Exactly what is going wrong is still unclear, adds Gerald Hart, Ph.D., professor and director of biological chemistry. He's been studying O-GlcNAc since his lab discovered it attached to proteins inside cells 20 years ago. They now know which enzymes put the sugar onto proteins and which enzymes take it off -- and knocking out or blocking these enzymes allowed the researchers to control whether proteins were sugar-laden or sugar-free.

"Normally, the enzyme that adds the sugar to proteins is enriched at the hub of activity during cell division," notes Slawson. "When we knock it out or block it with a chemical, the cell cycle lengthens and cell division doesn't happen properly. Clearly the enzyme is there for a reason."

But understanding what the sugar itself is doing and how its presence on or absence from proteins affects the cell depends solely on what protein it's being attached to or removed from.

"Whether it's turning something on or off depends on the protein to which the sugar is attached," says Hart. "It's harder than having discovered an enzyme that does just one thing. To figure out the sugar's effect, we have to look at what it's modifying, and the extent and the location of the modification."

The sugar seems to modify as many proteins as the ubiquitous phosphate groups widely recognized as protein controllers, and it frequently seems to compete with phosphate groups for the same spots on proteins. Hart suggests that a particular balance between O-GlcNAc and phosphates on proteins may help fine-tune their activities.

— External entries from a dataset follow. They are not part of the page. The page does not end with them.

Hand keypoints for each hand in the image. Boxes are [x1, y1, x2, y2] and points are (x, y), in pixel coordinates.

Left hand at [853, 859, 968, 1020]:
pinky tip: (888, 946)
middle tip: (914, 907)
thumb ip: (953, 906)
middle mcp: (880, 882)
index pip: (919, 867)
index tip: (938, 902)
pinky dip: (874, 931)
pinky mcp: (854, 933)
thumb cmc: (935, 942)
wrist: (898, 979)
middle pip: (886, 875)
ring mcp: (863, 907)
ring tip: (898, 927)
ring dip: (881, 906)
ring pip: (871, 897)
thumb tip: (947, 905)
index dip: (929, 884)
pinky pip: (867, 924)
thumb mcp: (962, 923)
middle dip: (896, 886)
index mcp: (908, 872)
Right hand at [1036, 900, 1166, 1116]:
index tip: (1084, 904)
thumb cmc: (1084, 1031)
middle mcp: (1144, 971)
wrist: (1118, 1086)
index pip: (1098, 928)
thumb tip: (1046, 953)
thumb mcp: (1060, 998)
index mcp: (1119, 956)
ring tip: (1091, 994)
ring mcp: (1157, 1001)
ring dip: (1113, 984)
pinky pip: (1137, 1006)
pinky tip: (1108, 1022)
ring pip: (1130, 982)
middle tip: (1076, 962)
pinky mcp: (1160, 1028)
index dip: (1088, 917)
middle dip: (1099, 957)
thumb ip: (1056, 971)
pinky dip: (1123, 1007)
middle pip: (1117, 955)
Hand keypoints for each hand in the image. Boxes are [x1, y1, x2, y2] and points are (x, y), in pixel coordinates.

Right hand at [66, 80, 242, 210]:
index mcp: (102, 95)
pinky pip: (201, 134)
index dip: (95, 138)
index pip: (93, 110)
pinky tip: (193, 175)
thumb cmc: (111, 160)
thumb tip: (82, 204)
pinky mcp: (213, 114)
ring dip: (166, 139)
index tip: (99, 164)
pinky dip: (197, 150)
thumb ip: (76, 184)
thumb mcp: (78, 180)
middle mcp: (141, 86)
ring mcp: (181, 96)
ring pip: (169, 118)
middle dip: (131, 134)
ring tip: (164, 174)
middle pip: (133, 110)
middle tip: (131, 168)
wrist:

The researchers' next steps are to examine select proteins modified by O-GlcNAc and found at locations important for various steps in cell division to figure out why an imbalance of O-GlcNAc on the cells' proteins has such a dramatic effect on the process.

The researchers were funded by the National Institute of Child Health and Human Development, the National Institute of Diabetes and Digestive and Kidney Diseases and the National Cancer Institute.

Authors on the paper are Slawson, Natasha Zachara, Keith Vosseller, Win Den Cheung, Daniel Lane and Gerald Hart, all at Johns Hopkins while working on this project. Vosseller is now at Drexel University.

O-GlcNAc modification of proteins is detected using an antibody developed at Johns Hopkins. Under a licensing agreement between Covance Research Products, Sigma Chemical Company and The Johns Hopkins University School of Medicine, Hart receives a percentage of royalties received by the university on sales of this antibody (CTD 110.6). The terms of this arrangement are being managed in accordance with the university's conflict of interest policy.